> [Task objective]:
Nothing but the records themselves, exactly as written, should appear in the reply; leave out the pictures.

========

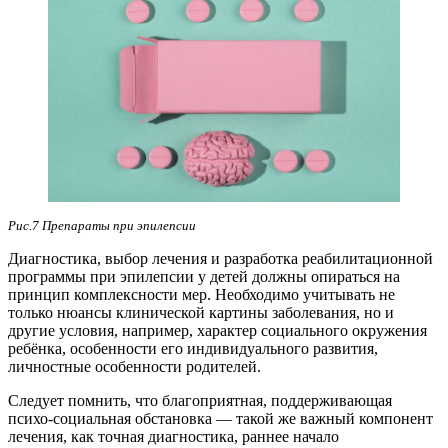
Рис.7 Препараты при эпилепсии
Диагностика, выбор лечения и разработка реабилитационной
программы при эпилепсии у детей должны опираться на
принцип комплексности мер. Необходимо учитывать не
только нюансы клинической картины заболевания, но и
другие условия, например, характер социального окружения
ребёнка, особенности его индивидуального развития,
личностные особенности родителей.
Следует помнить, что благоприятная, поддерживающая
психо-социальная обстановка — такой же важный компонент
лечения, как точная диагностика, раннее начало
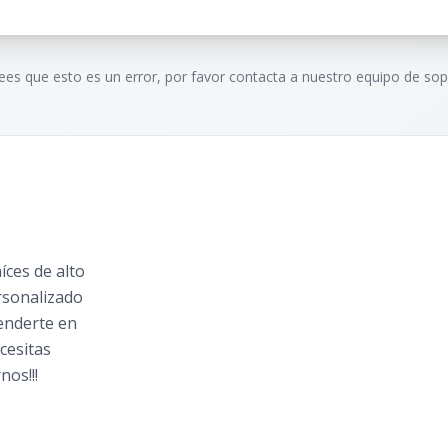
rees que esto es un error, por favor contacta a nuestro equipo de sop
ces de alto
rsonalizado
tenderte en
cesitas
nos!!!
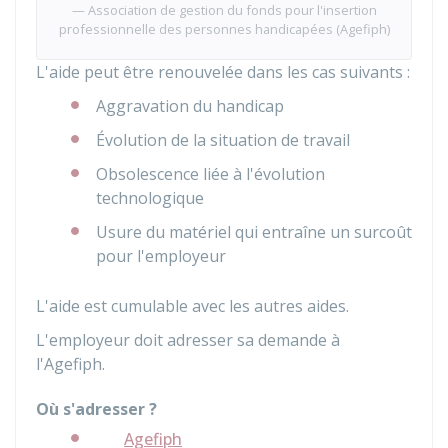
Association de gestion du fonds pour l'insertion
professionnelle des personnes handicapées (Agefiph)
L'aide peut être renouvelée dans les cas suivants :
Aggravation du handicap
Évolution de la situation de travail
Obsolescence liée à l'évolution
technologique
Usure du matériel qui entraîne un surcoût
pour l'employeur
L'aide est cumulable avec les autres aides.
L'employeur doit adresser sa demande à
l'
Agefiph
.
Où s'adresser ?
Agefiph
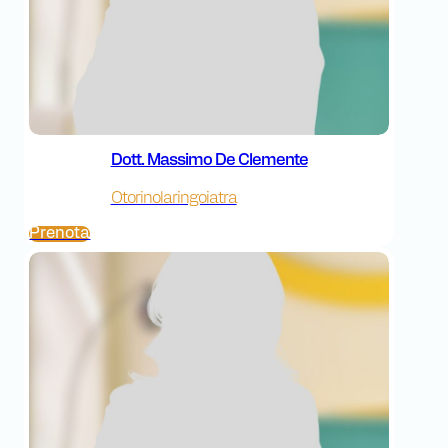
Dott. Massimo De Clemente
Otorinolaringoiatra
Prenota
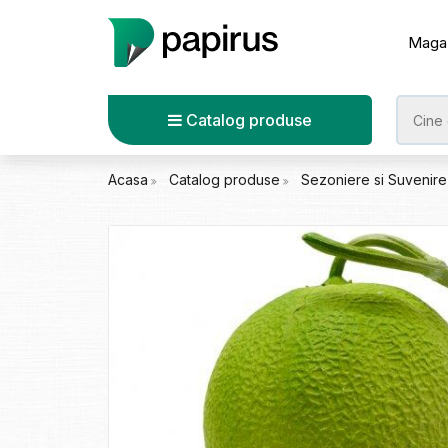
Maga
Catalog produse
Acasa
Catalog produse
Sezoniere si Suvenir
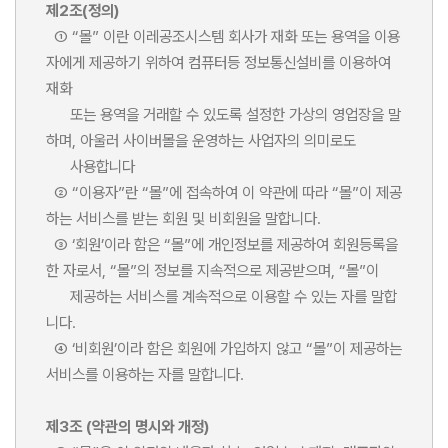
제2조(정의)
① “몰” 이란 이레공조시스템 회사가 재화 또는 용역을 이용
자에게 제공하기 위하여 컴퓨터등 정보통신설비를 이용하여
재화
또는 용역을 거래할 수 있도록 설정한 가상의 영업장을 말
하며, 아울러 사이버몰을 운영하는 사업자의 의미로도
사용합니다
② “이용자”란 “몰”에 접속하여 이 약관에 따라 “몰”이 제공
하는 서비스를 받는 회원 및 비회원을 말합니다.
③ ‘회원’이라 함은 “몰”에 개인정보를 제공하여 회원등록을
한 자로서, “몰”의 정보를 지속적으로 제공받으며, “몰”이
제공하는 서비스를 계속적으로 이용할 수 있는 자를 말합
니다.
④ ‘비회원’이라 함은 회원에 가입하지 않고 “몰”이 제공하는
서비스를 이용하는 자를 말합니다.
제3조 (약관의 명시와 개정)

========

> [Your response]:
Рис.7 Препараты при эпилепсии
Диагностика, выбор лечения и разработка реабилитационной
программы при эпилепсии у детей должны опираться на
принцип комплексности мер. Необходимо учитывать не
только нюансы клинической картины заболевания, но и
другие условия, например, характер социального окружения
ребёнка, особенности его индивидуального развития,
личностные особенности родителей.
Следует помнить, что благоприятная, поддерживающая
психо-социальная обстановка — такой же важный компонент
лечения, как точная диагностика, раннее начало
rees que esto es un error, por favor contacta a nuestro equipo de sop
ces de alto
rsonalizado
tenderte en
cesitas
nos!!!
Association de gestion du fonds pour l'insertion
professionnelle des personnes handicapées (Agefiph)
L'aide peut être renouvelée dans les cas suivants :
Aggravation du handicap
Évolution de la situation de travail
Obsolescence liée à l'évolution
technologique
Usure du matériel qui entraîne un surcoût
pour l'employeur
L'aide est cumulable avec les autres aides.
L'employeur doit adresser sa demande à
l'
Agefiph
.
Où s'adresser ?
Agefiph
Dott. Massimo De Clemente
Otorinolaringoiatra
Prenota
Maga
Catalog produse
Acasa
Catalog produse
Sezoniere si Suvenir
제2조(정의)
① “몰” 이란 이레공조시스템 회사가 재화 또는 용역을 이용
자에게 제공하기 위하여 컴퓨터등 정보통신설비를 이용하여
재화
또는 용역을 거래할 수 있도록 설정한 가상의 영업장을 말
하며, 아울러 사이버몰을 운영하는 사업자의 의미로도
사용합니다
② “이용자”란 “몰”에 접속하여 이 약관에 따라 “몰”이 제공
하는 서비스를 받는 회원 및 비회원을 말합니다.
③ ‘회원’이라 함은 “몰”에 개인정보를 제공하여 회원등록을
한 자로서, “몰”의 정보를 지속적으로 제공받으며, “몰”이
제공하는 서비스를 계속적으로 이용할 수 있는 자를 말합
니다.
④ ‘비회원’이라 함은 회원에 가입하지 않고 “몰”이 제공하는
서비스를 이용하는 자를 말합니다.
제3조 (약관의 명시와 개정)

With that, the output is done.